The study found "convincing evidence" showing that higher ultra-processed food intake was associated with around a 50% increased risk of cardiovascular disease-related death, a 48%-53% higher risk of anxiety and other common mental health disorders, and a 12% greater risk of type 2 diabetes.

"Highly suggestive evidence" also indicated that high ultra-processed food intake also brought a 21% greater risk of death from any cause, a 40%-66% increased risk of heart disease-related death, obesity, type 2 diabetes, and sleep problems, and a 22% increased risk of depression, according to the study.

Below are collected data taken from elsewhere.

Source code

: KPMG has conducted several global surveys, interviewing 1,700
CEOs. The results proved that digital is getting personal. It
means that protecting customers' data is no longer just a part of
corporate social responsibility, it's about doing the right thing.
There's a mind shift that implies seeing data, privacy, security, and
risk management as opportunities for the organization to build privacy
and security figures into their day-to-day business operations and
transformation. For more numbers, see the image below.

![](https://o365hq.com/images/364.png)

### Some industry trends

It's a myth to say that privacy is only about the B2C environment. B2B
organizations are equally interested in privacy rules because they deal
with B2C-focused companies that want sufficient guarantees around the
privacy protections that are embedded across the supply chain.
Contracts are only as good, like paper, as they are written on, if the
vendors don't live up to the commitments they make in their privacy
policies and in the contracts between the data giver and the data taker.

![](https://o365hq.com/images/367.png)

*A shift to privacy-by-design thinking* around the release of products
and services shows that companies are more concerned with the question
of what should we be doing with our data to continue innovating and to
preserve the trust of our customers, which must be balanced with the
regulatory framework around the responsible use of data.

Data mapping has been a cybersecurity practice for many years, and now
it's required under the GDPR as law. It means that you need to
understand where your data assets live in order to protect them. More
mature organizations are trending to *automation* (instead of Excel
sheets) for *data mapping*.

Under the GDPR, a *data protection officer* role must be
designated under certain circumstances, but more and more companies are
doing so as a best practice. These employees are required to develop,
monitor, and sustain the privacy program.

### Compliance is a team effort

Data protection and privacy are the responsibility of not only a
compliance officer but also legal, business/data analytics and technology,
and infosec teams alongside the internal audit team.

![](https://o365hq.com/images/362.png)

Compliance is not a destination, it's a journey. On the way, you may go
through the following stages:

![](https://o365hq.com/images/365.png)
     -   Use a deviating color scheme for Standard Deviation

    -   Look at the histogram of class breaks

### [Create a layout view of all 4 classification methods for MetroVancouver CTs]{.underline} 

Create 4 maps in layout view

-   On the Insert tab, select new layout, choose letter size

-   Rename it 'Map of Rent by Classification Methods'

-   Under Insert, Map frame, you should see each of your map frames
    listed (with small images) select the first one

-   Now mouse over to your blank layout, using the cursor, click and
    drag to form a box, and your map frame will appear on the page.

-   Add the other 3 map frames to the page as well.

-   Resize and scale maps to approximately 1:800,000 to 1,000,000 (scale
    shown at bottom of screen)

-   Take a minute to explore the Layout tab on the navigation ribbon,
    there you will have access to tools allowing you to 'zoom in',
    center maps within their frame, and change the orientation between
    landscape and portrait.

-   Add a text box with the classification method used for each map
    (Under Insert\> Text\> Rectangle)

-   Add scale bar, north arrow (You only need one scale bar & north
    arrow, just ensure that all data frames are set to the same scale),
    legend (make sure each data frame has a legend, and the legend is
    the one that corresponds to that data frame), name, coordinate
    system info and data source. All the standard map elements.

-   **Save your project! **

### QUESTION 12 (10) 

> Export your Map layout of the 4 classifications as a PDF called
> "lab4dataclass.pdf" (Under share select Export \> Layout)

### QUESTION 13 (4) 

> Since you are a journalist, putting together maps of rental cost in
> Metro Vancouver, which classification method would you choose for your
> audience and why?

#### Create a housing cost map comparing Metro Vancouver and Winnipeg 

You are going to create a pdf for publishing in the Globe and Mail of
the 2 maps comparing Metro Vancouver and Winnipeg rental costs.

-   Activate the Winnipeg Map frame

Meanwhile, evidence linking ultra-processed foods with asthma, gastrointestinal health, some cancers and cardio-metabolic risk factors, such as high blood fats and low levels of "good" cholesterol, remained limited, the researchers said. 

Limiting ultra-processed foods: What can be done?

FILE - A photo illustration of the ingredients on a packet of instant noodles on Feb. 16, 2018, in London, England. (Photo illustration by Dan Kitwood/Getty Images)

FILE - A photo illustration of the ingredients on a packet of instant noodles on Feb. 16, 2018, in London, England. (Photo illustration by Dan Kitwood/Getty Images)

  • For those who want to limit the amount of ultra-processed foods they consume, go for the whole food options over the processed version – such as an apple over sweetened applesauce that may contain added ingredients like high fructose corn syrup.
  • Read ingredient labels as much as possible. If it includes several added items, including ingredients you’ve never heard of, it’s probably ultra-processed. 
  • Also, try to mostly shop around the perimeter of the grocery store, and when buying items in the center aisles, choose one-ingredient foods.

On their part, the researchers pointed out in a linked editorial piece how profits can discourage manufacturers from switching to making more nutritious foods, so public policies and action on ultra-processed foods "are essential." 

This could include front-facing labels that clearly identify the food as ultra-processed, restricting advertising and prohibiting sales in or near schools and hospitals, and developing national dietary guidelines that recommend the avoidance of ultra-processed foods.

Lastly, the researchers called for fiscal measures that "make unprocessed or minimally processed foods and freshly prepared meals as accessible and available as, and cheaper than, ultra-processed foods."

This story was reported from Cincinnati.